Revisiting our recent coverage, the prison’s population peaked in 2003 with 680 prisoners. The Bush/Cheney administration began moving detainees out in its second term, and by the time Barack Obama became president, the population was down to 242 prisoners.

In 2009 and 2010, Congress made it effectively impossible for the Democrat to close the facility altogether, but Obama successfully lowered the prison population from 242 to 41.

“As president, I have tried to close Guantanamo,” Obama said in a letter to congressional leaders on his last full day in office. “When I inherited this challenge, it was widely recognized that the facility — which many around the world continue to condemn — needed to close. Unfortunately, what had previously been bipartisan support for closure suddenly became a partisan issue.
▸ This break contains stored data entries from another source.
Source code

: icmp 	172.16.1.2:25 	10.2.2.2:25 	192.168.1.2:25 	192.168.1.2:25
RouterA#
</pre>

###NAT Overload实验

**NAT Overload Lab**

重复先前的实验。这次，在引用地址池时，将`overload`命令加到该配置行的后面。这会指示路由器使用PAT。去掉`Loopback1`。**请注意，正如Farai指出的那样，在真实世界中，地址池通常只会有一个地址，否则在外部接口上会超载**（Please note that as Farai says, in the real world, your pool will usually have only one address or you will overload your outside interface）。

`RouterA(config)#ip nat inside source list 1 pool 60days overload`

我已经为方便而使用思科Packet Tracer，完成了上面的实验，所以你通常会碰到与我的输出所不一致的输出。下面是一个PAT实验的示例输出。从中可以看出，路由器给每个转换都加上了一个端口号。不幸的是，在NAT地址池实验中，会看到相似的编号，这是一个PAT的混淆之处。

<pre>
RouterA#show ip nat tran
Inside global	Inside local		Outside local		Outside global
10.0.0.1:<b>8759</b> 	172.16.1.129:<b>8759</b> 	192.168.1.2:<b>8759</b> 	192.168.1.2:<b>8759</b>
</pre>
Despite those politics, we have made progress.”

The point of the progress, obviously, was to reduce the overall population, but it was also intended to appeal to Republicans’ sense of fiscal sanity: The smaller the number of detainees, the harder it becomes to justify the massive expense of keeping open a detention facility that houses so few people.

Even if congressional Republicans are inclined to ignore every other consideration, the hope has long been that GOP lawmakers would at least care about wasteful spending: It costs American taxpayers roughly $13 million per prisoner, per year.

As of today, the facility holds just 32 inmates, down from 40 when Donald Trump left the White House. The cost of keeping the prison open for such a small group of inmates is tough to justify.

About a month after Joe Biden’s presidential inauguration, the White House announced plans to shut down the prison once and for all, with the Departments of Defense, State, and Justice planning to work with the White House National Security Council in pursuit of the goal.

The latest developments suggest officials have made some progress, but given Republican intransigence — and indifference to the financial considerations — lowering the number from 32 to zero will remain a difficult challenge for the administration.

This post is a revised version of our related earlier coverage.